Even with the correction, this test will (nearly always) fail though:
if (dt != now)
Because dt holds an integral number of milliseconds, but now holds an integral number of ticks finer than a millisecond (e.g. microseconds or nanoseconds). Thus only on the rare chance that system_clock::now() returned an integral number of milliseconds would the test pass.
But you can instead:
if (dt != now_ms)
And you will now get your expected result reliably.
Putting it all together:
int main ()
{
auto now = std::chrono::system_clock::now();
auto now_ms = std::chrono::time_point_cast<std::chrono::milliseconds>(now);
auto value = now_ms.time_since_epoch();
long duration = value.count();
std::chrono::milliseconds dur(duration);
std::chrono::time_point<std::chrono::system_clock> dt(dur);
if (dt != now_ms)
std::cout << "Failure." << std::endl;
else
std::cout << "Success." << std::endl;
}
Personally I find all the std::chrono overly verbose and so I would code it as:
int main ()
{
using namespace std::chrono;
auto now = system_clock::now();
auto now_ms = time_point_cast<milliseconds>(now);
auto value = now_ms.time_since_epoch();
long duration = value.count();
milliseconds dur(duration);
time_point<system_clock> dt(dur);
if (dt != now_ms)
std::cout << "Failure." << std::endl;
else
std::cout << "Success." << std::endl;
}
Which will reliably output:
Success.
Finally, I recommend eliminating temporaries to reduce the code converting between time_point and integral type to a minimum.

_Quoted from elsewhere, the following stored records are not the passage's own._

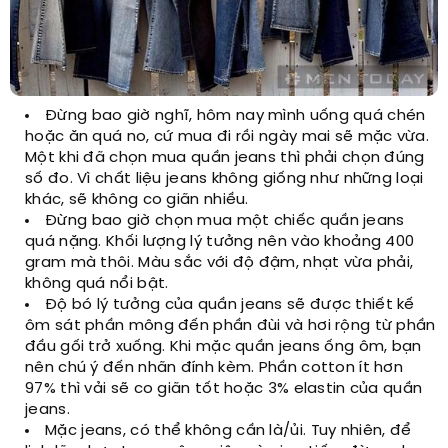
Đừng bao giờ nghĩ, hôm nay mình uống quá chén
hoặc ăn quá no, cứ mua đi rồi ngày mai sẽ mặc vừa.
Một khi đã chọn mua quần jeans thì phải chọn đúng
số đo. Vì chất liệu jeans không giống như những loại
khác, sẽ không co giãn nhiều.
Đừng bao giờ chọn mua một chiếc quần jeans
quá nặng. Khối lượng lý tưởng nên vào khoảng 400
gram mà thôi. Màu sắc với độ đậm, nhạt vừa phải,
không quá nổi bật.
Độ bó lý tưởng của quần jeans sẽ được thiết kế
ôm sát phần mông đến phần đùi và hơi rộng từ phần
đầu gối trở xuống. Khi mặc quần jeans ống ôm, bạn
nên chú ý đến nhãn đính kèm. Phần cotton ít hơn
97% thì vải sẽ co giãn tốt hoặc 3% elastin của quần
jeans.
Mặc jeans, có thể không cần là/ủi. Tuy nhiên, để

These conversions are dangerous, and so the less code you write manipulating the bare integral type the better:
int main ()
{
using namespace std::chrono;
// Get current time with precision of milliseconds
auto now = time_point_cast<milliseconds>(system_clock::now());
// sys_milliseconds is type time_point<system_clock, milliseconds>
using sys_milliseconds = decltype(now);
// Convert time_point to signed integral type
auto integral_duration = now.time_since_epoch().count();
// Convert signed integral type to time_point
sys_milliseconds dt{milliseconds{integral_duration}};
// test
if (dt != now)
std::cout << "Failure." << std::endl;
else
std::cout << "Success." << std::endl;
}
The main danger above is not interpreting integral_duration as milliseconds on the way back to a time_point. One possible way to mitigate that risk is to write:
sys_milliseconds dt{sys_milliseconds::duration{integral_duration}};
This reduces risk down to just making sure you use sys_milliseconds on the way out, and in the two places on the way back in.
And one more example: Let's say you want to convert to and from an integral which represents whatever duration system_clock supports (microseconds, 10th of microseconds or nanoseconds). Then you don't have to worry about specifying milliseconds as above. The code simplifies to:
int main ()
{
using namespace std::chrono;
// Get current time with native precision
auto now = system_clock::now();
// Convert time_point to signed integral type
auto integral_duration = now.time_since_epoch().count();
// Convert signed integral type to time_point
system_clock::time_point dt{system_clock::duration{integral_duration}};
// test
if (dt != now)
std::cout << "Failure." << std::endl;
else
std::cout << "Success." << std::endl;
}
This works, but if you run half the conversion (out to integral) on one platform and the other half (in from integral) on another platform, you run the risk that system_clock::duration will have different precisions for the two conversions.